Today's fastest SSDs already bounce off the SATA 6Gb/s interface's throughput ceiling. Does a 3 Gb/s link kill the performance of those drives? We run a number of synthetic and real-world tests to assess the damage when you upgrade an older platform.
Real-World Benchmark System And Software
Beyond our normal synthetic benchmarks, we also wanted to add some real-world metrics. This time, we'll switch over to Windows 8 Professional 64-bit to contrive a handful of workloads that might apply to your daily life. Does data rate matter to these basic tasks?
Real-World Benchmarks
Booting up Windows 8. The clock starts when the POST screen vanishes and stops when the Windows desktop appears.
Shutting down Windows 8. After Windows 8 runs for three minutes, we shut it down and start the clock. The clock stops once the system powers off.
Booting up Windows 8 and Adobe Photoshop. After Windows 8 boots up, a script starts the image editor Adobe Photoshop CS6 and loads a photo with a resolution of 15,000x7,266 pixels and a size of 15.7 MB. Once this is complete, Adobe Photoshop is closed. The clock starts after the POST screen and stops when Adobe Photoshop closes. We perform this benchmark five times.
Five applications. After booting up Windows 8, a script starts five different applications. The clock starts when the first application launches and stops when the last one closes. We perform this benchmark five times as well.
Script for the Five-Application Benchmark
Load a Microsoft PowerPoint presentation and then close Microsoft PowerPoint.
Start the Autodesk 3ds Max 2013 command line renderer and render a picture with a resolution of 100x50 pixels. The picture is so small because we’re benchmarking the SSD, not the CPU.
Start the built-in ABBYY FineReader 11 benchmark and convert a test page.
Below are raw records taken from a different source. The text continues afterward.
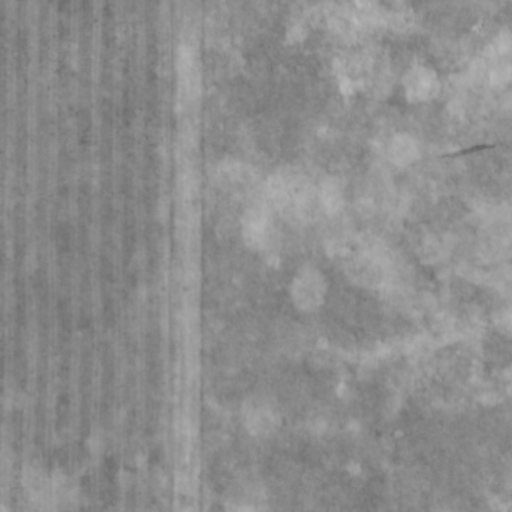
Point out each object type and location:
power tower: (445, 156)
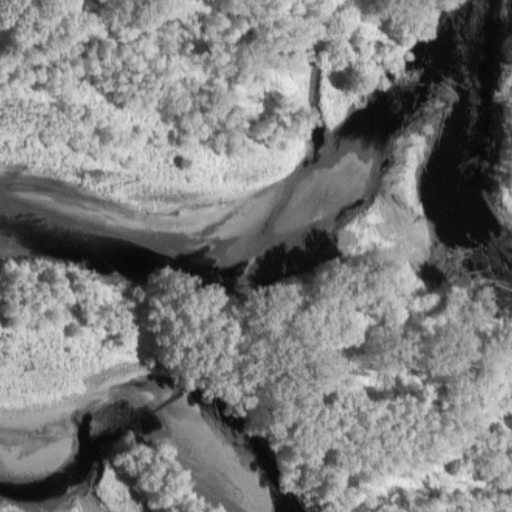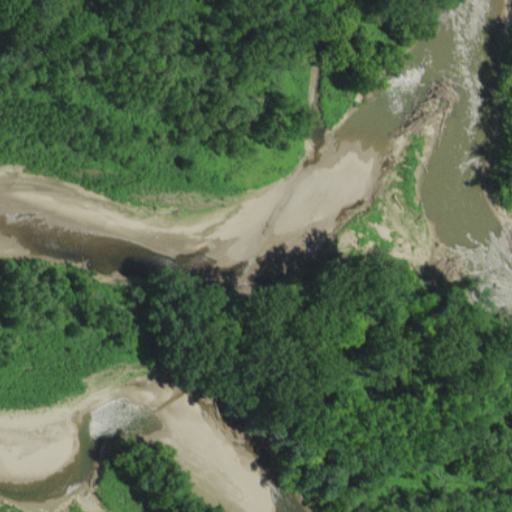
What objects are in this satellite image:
road: (17, 58)
river: (67, 161)
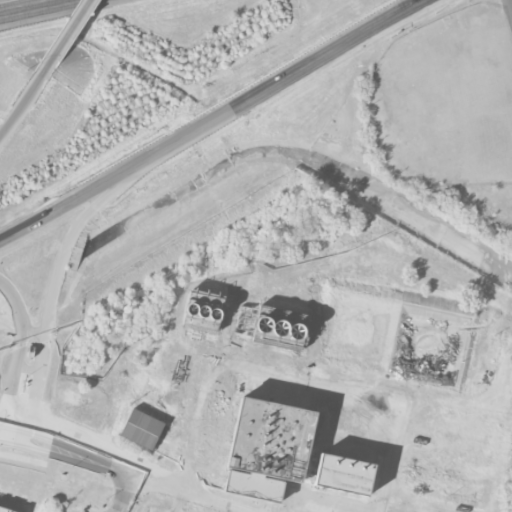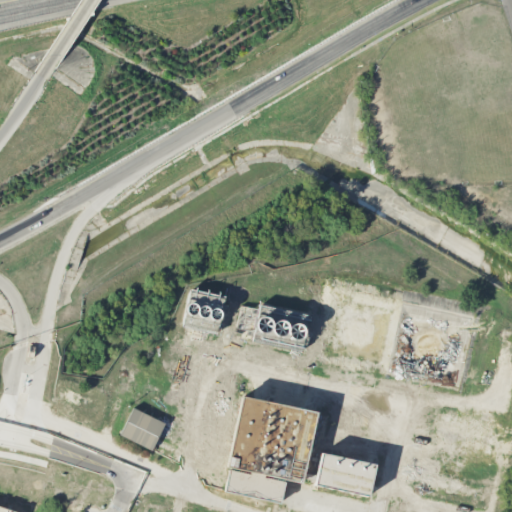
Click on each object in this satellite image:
road: (38, 8)
road: (64, 38)
road: (20, 106)
road: (209, 120)
road: (60, 263)
building: (203, 313)
building: (270, 326)
building: (360, 330)
building: (428, 346)
road: (40, 374)
road: (211, 375)
building: (511, 385)
building: (511, 386)
road: (375, 393)
road: (459, 402)
road: (363, 407)
building: (487, 413)
building: (487, 414)
road: (9, 417)
building: (451, 419)
building: (448, 425)
building: (478, 425)
building: (141, 427)
building: (450, 427)
road: (12, 428)
building: (141, 429)
building: (476, 433)
building: (447, 440)
road: (11, 442)
building: (491, 443)
building: (491, 443)
building: (473, 446)
building: (473, 446)
building: (504, 446)
building: (503, 447)
building: (267, 448)
building: (282, 450)
building: (448, 451)
building: (450, 455)
building: (431, 466)
building: (431, 468)
road: (389, 471)
building: (343, 474)
road: (148, 481)
building: (437, 481)
building: (438, 483)
building: (464, 487)
building: (463, 488)
road: (124, 494)
road: (333, 500)
road: (178, 502)
road: (421, 502)
parking lot: (310, 507)
parking garage: (6, 509)
building: (6, 509)
parking lot: (419, 509)
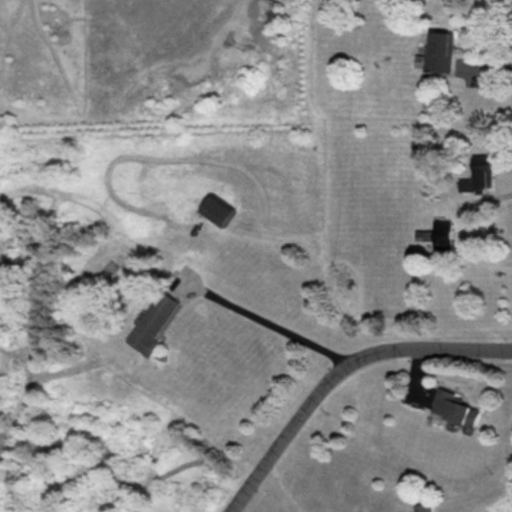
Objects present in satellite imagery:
building: (439, 53)
building: (479, 177)
building: (216, 212)
building: (435, 236)
road: (268, 321)
building: (159, 322)
road: (339, 373)
building: (453, 410)
road: (276, 490)
building: (423, 507)
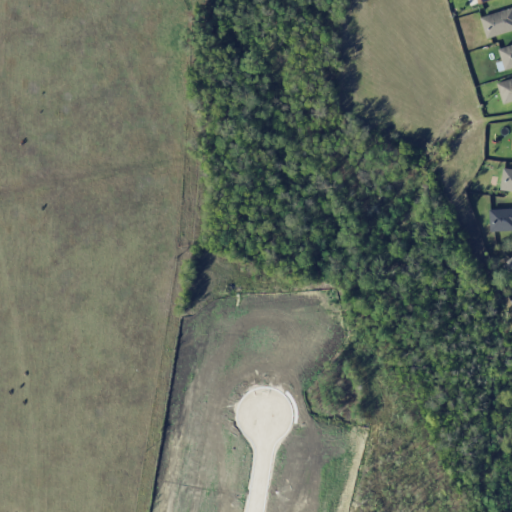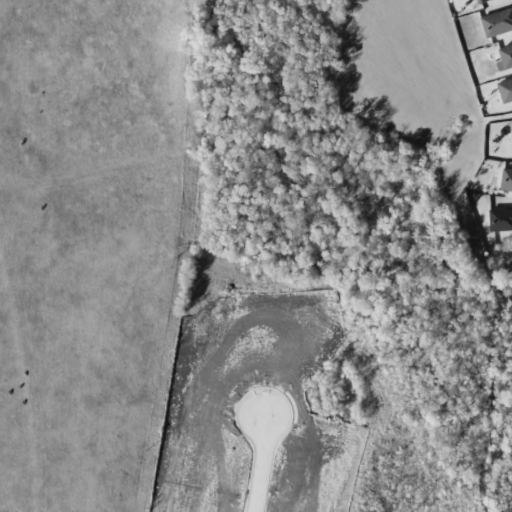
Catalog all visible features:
building: (480, 1)
building: (497, 22)
building: (506, 56)
building: (505, 89)
building: (506, 180)
building: (500, 219)
building: (508, 263)
road: (260, 464)
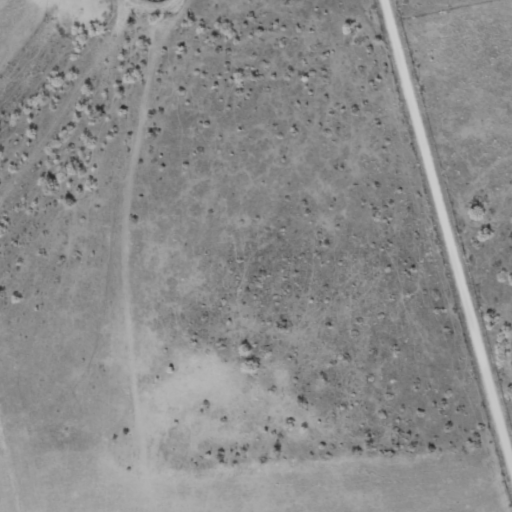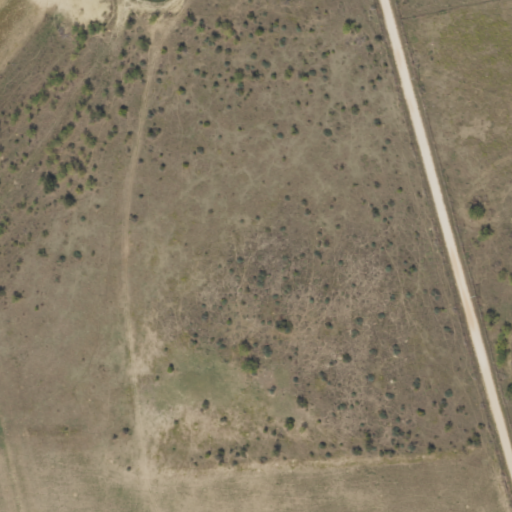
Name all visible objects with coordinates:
road: (447, 232)
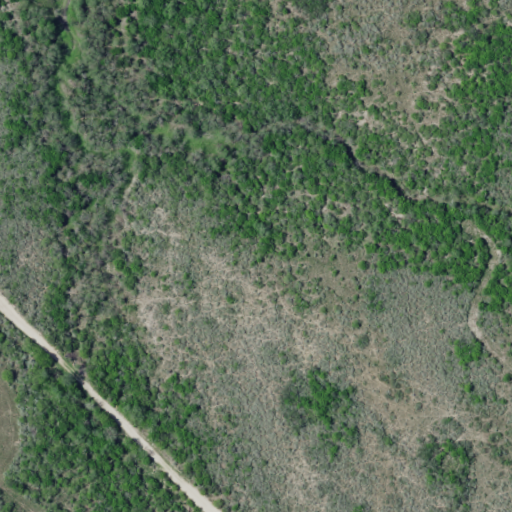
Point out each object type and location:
road: (78, 428)
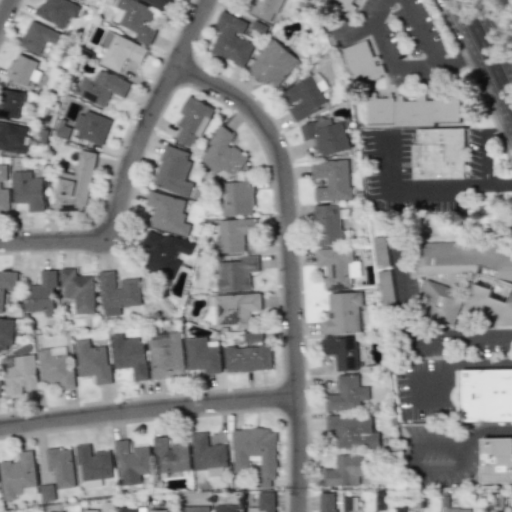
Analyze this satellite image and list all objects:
building: (160, 3)
building: (341, 4)
building: (262, 8)
road: (5, 11)
building: (55, 11)
building: (135, 19)
road: (425, 33)
building: (41, 39)
building: (231, 39)
building: (120, 51)
road: (485, 58)
building: (361, 63)
building: (272, 64)
road: (401, 68)
building: (23, 70)
building: (101, 87)
building: (304, 96)
building: (11, 104)
building: (410, 110)
road: (149, 119)
building: (192, 122)
building: (92, 127)
building: (325, 135)
building: (13, 137)
building: (223, 153)
building: (437, 154)
building: (437, 154)
building: (174, 171)
parking lot: (417, 173)
building: (332, 180)
building: (76, 185)
road: (456, 187)
building: (28, 190)
building: (4, 191)
building: (237, 198)
building: (168, 213)
building: (328, 225)
building: (234, 234)
road: (54, 242)
building: (380, 252)
building: (159, 256)
building: (467, 260)
road: (288, 262)
building: (337, 267)
building: (236, 273)
building: (7, 285)
building: (79, 290)
building: (118, 293)
building: (41, 294)
building: (440, 303)
building: (488, 304)
building: (236, 309)
building: (341, 313)
building: (6, 333)
building: (252, 336)
road: (415, 345)
building: (341, 352)
building: (166, 354)
building: (130, 355)
building: (202, 355)
building: (247, 358)
building: (92, 361)
road: (476, 364)
building: (55, 366)
building: (20, 376)
building: (0, 386)
parking lot: (423, 388)
building: (346, 394)
building: (486, 394)
building: (486, 394)
road: (148, 412)
building: (351, 431)
building: (255, 453)
building: (208, 455)
parking lot: (440, 455)
building: (171, 456)
building: (496, 460)
building: (496, 460)
building: (132, 462)
building: (93, 463)
building: (61, 467)
building: (346, 470)
road: (438, 472)
building: (18, 476)
building: (46, 492)
building: (263, 502)
building: (327, 502)
building: (349, 503)
building: (225, 508)
building: (130, 509)
building: (196, 509)
building: (89, 510)
building: (158, 510)
building: (456, 510)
Start the built-in MathWorks MATLAB benchmark and execute it once.
Start Adobe Photoshop CS6 and load the same picture used in the third real-world benchmark, but in the original TIF format with a resolution of 29,566x14,321 pixels and a size of 501 MB.
I have been using an M4(on SATA 3gigabit/sec) on my older media center as a boot drive and for some games. The difference from the hard drive it replaced was massive. The old hard drive is still great for storing media and files.
This... was a kind of stupid test. Of COURSE an SSD is a good thing even on a SATA II connection.
Does Tom's not remember the early days of SSDs, when everyone wanted one and noone could afford one? There was no such thing as SATA III back then, and if SSDs didn't give a benefit, nobody would have payed attention with how expensive they were.
I could've told you that. I put a OCZ Vertex 2 in my HP dv6t-2100 laptop a while ago and the difference was like night and day. SATA II is definitely SSD worthy!
This article measured what was intuitively obvious. My primary system's boot drive is a 3Gb/s mSATA Crucial M4; I've felt no need to upgrade. Just today I put a 128GB 6 Gb/s SSD on an old 790GX board, and the difference is amazing.
Combat WombatFar Out! I didnt realise there was such a big difference between my Raptor, and a Samsung's 840,Thanks toms, Samsung will get a few hundred out of me next pay day.
Any SSD on 3Gb/s kill Raptors outright. Even my older X25-M does due to the sheer IOPS compared to a Raptor or any mechanical HDD.
I do need to upgrade but not for the speed, mostly for size. 80GB is not enough even for OS and a few apps. I have messed with everything from a SATA II SSD to a PCIe SSD (Revo 3) and as long as you are on SATA II or better its going to be more than fast enough.
But that said, I might just wait for Broadwell and SATA Express.
1. This test feels kind of incomplete. What i felt was the right comparison was to add a native SATA2 SSD on a SATA2 port, and then compare it to a SATA3 drive on a SATA2 port.
2. The startup and shutdown times will increase once you start adding softwares to the system. Specially, an Antivirus (kaspersky internet security) makes me weep on startup on a mechanical disc.
3. Kind of stupid question : Will overclocking the CPU improve the startup/shutdown times, now that the storage bottleneck is largely removed ?
4. Can we have the time taken by each system to install all the Windows updates, just after the fresh install ?
DarkSableThis... was a kind of stupid test. Of COURSE an SSD is a good thing even on a SATA II connection.Does Tom's not remember the early days of SSDs, when everyone wanted one and noone could afford one? There was no such thing as SATA III back then, and if SSDs didn't give a benefit, nobody would have payed attention with how expensive they were.
This article does give very important guideline, where people evaluate different upgrade options. Conclusion is, you don't need to replace a SATA2 computer with SATA3 computer for the mere of SSD speed benefit.